Copy the records below, from the line containing "right knee: (305, 592)" through the last line; leave out pictures.

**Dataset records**
BEGIN
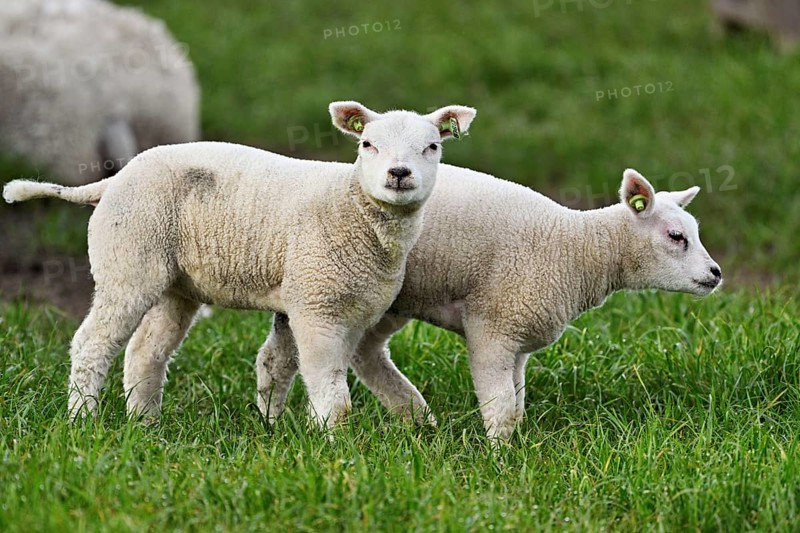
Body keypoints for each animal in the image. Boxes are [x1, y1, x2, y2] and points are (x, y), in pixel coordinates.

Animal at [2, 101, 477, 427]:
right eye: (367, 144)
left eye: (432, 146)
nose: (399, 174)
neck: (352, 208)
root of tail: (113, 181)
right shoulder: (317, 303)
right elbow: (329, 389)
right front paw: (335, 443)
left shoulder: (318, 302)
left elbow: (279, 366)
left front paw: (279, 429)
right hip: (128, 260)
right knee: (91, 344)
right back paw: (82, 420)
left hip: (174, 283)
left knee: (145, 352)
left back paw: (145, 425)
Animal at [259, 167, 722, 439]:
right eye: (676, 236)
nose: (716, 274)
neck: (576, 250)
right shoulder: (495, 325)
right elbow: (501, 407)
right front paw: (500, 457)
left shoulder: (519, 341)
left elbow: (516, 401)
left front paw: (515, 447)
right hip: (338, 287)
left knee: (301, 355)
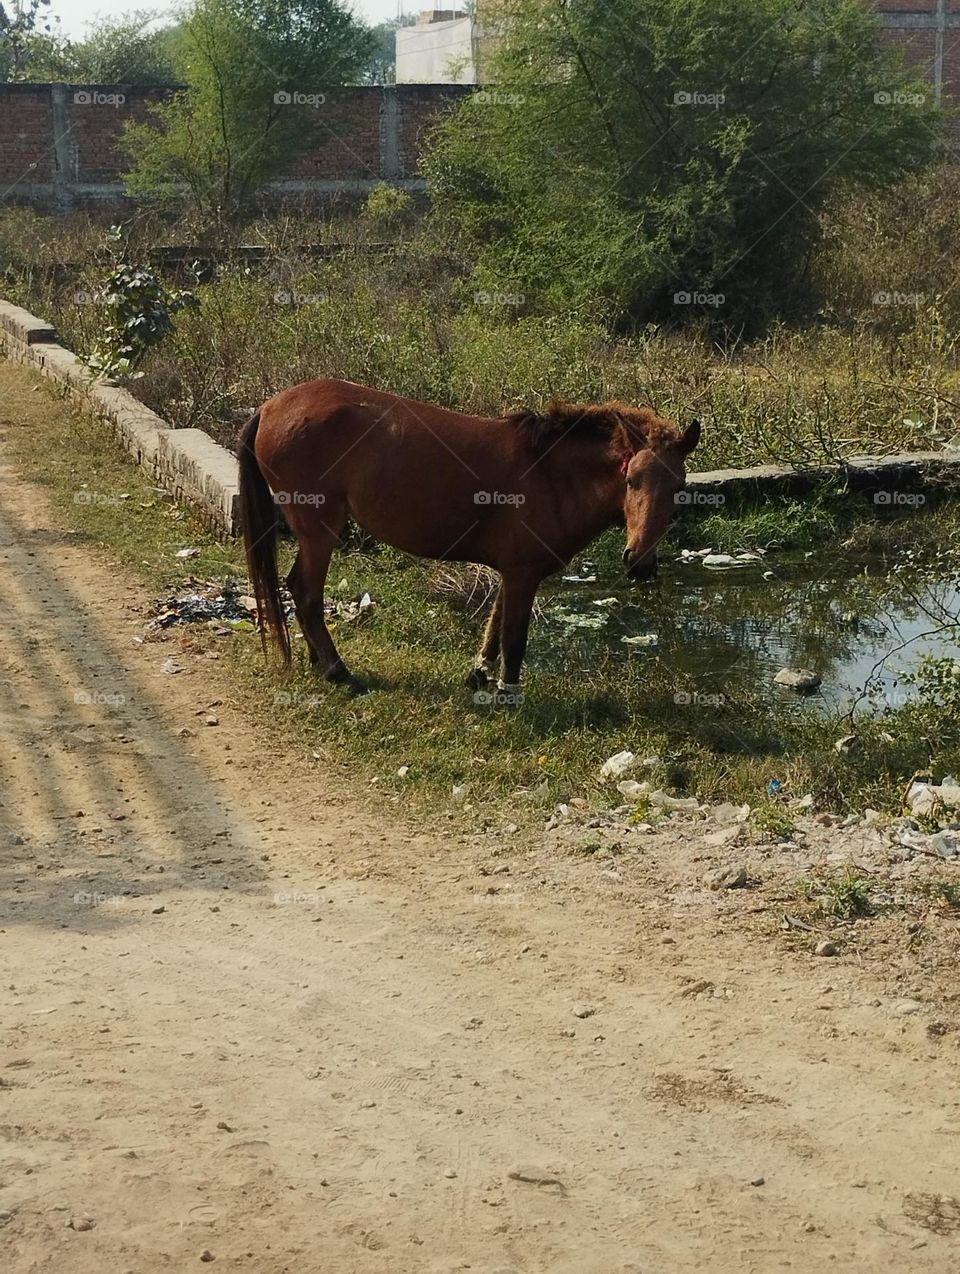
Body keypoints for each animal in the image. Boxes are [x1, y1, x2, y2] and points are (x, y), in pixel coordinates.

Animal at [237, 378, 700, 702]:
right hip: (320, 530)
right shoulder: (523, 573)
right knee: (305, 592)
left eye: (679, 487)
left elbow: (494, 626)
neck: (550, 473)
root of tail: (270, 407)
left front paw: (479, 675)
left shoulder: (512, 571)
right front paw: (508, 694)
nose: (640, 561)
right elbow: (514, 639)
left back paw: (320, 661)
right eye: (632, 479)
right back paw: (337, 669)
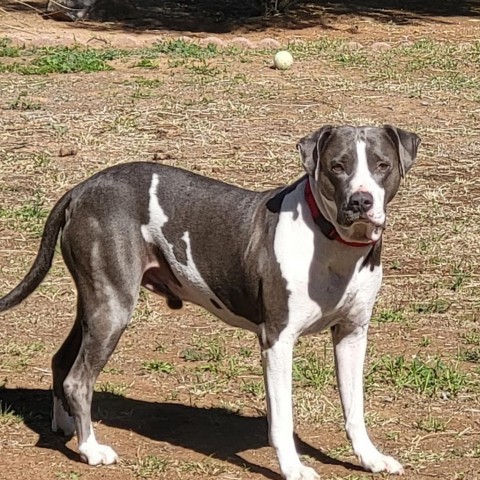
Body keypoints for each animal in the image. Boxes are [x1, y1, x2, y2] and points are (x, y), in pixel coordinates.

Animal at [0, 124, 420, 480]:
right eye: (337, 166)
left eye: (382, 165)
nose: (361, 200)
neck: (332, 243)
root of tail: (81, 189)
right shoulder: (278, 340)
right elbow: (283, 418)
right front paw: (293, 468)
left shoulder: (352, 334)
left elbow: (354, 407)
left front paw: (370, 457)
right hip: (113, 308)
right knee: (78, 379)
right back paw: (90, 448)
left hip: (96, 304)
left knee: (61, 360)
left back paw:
END
**Response area**
right knee: (305, 592)
left eye: (679, 487)
left elbow: (494, 626)
neck: (550, 473)
root of tail: (270, 407)
left front paw: (479, 675)
left shoulder: (512, 571)
right front paw: (508, 694)
nose: (640, 561)
right elbow: (514, 639)
left back paw: (320, 661)
right eye: (632, 479)
right back paw: (337, 669)
Body keypoints for each animal in the image. Boxes are [x1, y1, x2, y2] and points are (x, y), in pixel coordinates.

Animal at [0, 124, 420, 480]:
right eye: (337, 166)
left eye: (382, 165)
nose: (361, 200)
neck: (332, 243)
root of tail: (81, 189)
right shoulder: (278, 340)
right elbow: (283, 418)
right front paw: (293, 468)
left shoulder: (352, 334)
left elbow: (354, 407)
left front paw: (370, 457)
right hip: (113, 308)
right knee: (78, 379)
right back paw: (90, 448)
left hip: (96, 304)
left knee: (61, 360)
left back paw:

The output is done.